▶ Exercise objective
From the material below, pull each line containing the string "output".

/---

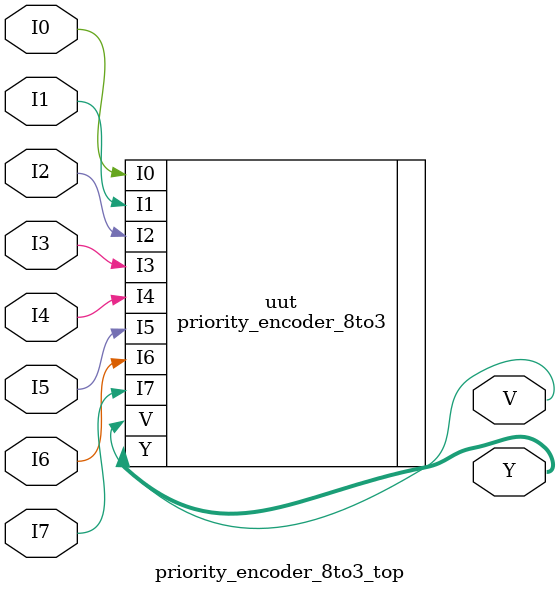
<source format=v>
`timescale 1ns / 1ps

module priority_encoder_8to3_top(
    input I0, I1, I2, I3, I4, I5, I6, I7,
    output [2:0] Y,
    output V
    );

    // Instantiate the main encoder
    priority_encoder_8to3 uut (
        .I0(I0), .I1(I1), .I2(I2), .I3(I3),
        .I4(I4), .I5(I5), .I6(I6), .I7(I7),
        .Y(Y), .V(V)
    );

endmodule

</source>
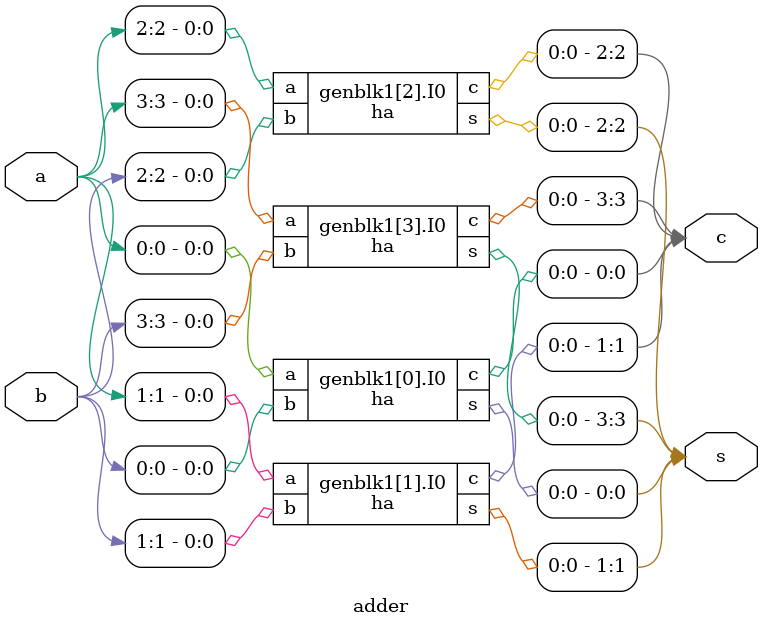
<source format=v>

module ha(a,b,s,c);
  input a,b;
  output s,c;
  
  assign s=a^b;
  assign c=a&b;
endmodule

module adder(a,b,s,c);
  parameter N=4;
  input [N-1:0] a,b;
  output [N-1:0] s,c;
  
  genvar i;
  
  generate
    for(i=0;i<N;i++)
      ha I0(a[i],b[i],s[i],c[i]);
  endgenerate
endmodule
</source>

\---
/---

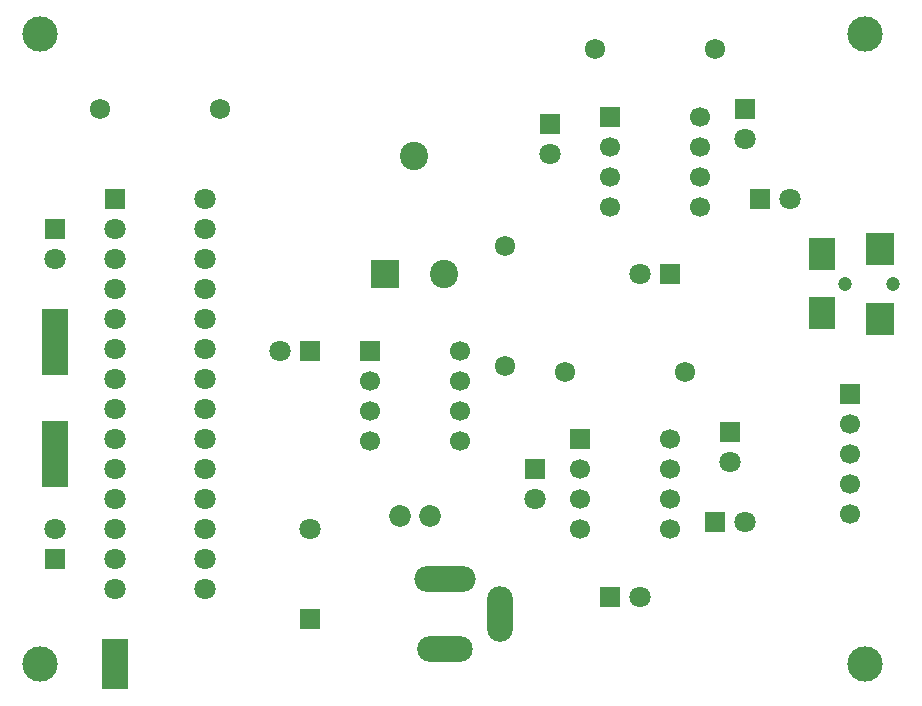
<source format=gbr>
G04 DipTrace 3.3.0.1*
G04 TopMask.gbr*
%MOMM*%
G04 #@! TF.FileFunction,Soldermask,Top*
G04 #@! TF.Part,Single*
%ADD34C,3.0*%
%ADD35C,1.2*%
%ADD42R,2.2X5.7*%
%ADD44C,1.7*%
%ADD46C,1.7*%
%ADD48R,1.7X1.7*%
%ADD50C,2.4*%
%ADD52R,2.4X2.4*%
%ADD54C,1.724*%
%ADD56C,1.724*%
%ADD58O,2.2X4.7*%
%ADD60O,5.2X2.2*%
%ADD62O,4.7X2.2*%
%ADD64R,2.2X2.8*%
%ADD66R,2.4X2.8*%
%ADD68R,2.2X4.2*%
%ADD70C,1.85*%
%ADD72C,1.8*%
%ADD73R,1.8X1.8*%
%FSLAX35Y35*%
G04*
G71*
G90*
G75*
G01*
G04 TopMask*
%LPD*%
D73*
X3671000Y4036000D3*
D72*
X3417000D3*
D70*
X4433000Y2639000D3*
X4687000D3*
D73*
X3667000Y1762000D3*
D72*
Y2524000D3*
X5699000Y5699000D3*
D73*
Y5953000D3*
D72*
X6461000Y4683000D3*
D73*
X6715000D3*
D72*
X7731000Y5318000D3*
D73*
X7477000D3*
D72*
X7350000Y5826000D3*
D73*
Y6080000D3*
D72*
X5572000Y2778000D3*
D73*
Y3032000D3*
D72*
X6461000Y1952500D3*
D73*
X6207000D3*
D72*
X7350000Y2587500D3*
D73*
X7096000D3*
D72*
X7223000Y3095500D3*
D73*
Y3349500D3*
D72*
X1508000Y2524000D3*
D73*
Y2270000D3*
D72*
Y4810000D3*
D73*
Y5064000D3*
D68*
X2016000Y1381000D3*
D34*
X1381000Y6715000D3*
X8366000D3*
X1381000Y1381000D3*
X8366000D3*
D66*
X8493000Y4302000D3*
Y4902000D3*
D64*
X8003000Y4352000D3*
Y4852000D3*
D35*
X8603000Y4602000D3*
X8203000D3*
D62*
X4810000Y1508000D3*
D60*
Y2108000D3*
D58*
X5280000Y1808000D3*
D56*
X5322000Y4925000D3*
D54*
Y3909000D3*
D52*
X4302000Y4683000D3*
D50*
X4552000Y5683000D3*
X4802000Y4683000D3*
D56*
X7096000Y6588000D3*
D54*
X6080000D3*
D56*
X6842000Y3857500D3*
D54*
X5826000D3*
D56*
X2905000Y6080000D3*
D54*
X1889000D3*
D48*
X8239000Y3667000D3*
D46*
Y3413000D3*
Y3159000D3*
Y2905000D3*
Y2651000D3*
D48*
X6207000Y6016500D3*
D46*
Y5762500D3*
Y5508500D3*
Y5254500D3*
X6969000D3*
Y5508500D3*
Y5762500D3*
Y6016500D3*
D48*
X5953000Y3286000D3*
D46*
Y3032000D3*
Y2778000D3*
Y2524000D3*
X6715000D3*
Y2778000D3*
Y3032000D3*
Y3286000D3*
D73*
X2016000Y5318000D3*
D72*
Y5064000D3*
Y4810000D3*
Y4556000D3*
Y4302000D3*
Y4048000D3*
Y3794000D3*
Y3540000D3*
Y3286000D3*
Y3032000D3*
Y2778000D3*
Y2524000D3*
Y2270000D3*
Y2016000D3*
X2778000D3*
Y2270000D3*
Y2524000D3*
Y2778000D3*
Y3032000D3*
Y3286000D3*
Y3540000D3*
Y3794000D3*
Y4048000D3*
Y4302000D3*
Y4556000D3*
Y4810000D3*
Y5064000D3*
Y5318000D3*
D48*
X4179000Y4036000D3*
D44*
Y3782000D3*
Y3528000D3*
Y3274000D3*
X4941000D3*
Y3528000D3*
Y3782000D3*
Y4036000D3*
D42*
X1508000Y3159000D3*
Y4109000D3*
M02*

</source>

\---

▶ Solution to this exercise
    output [2:0] Y,
    output V
  output s,c;
  output [N-1:0] s,c;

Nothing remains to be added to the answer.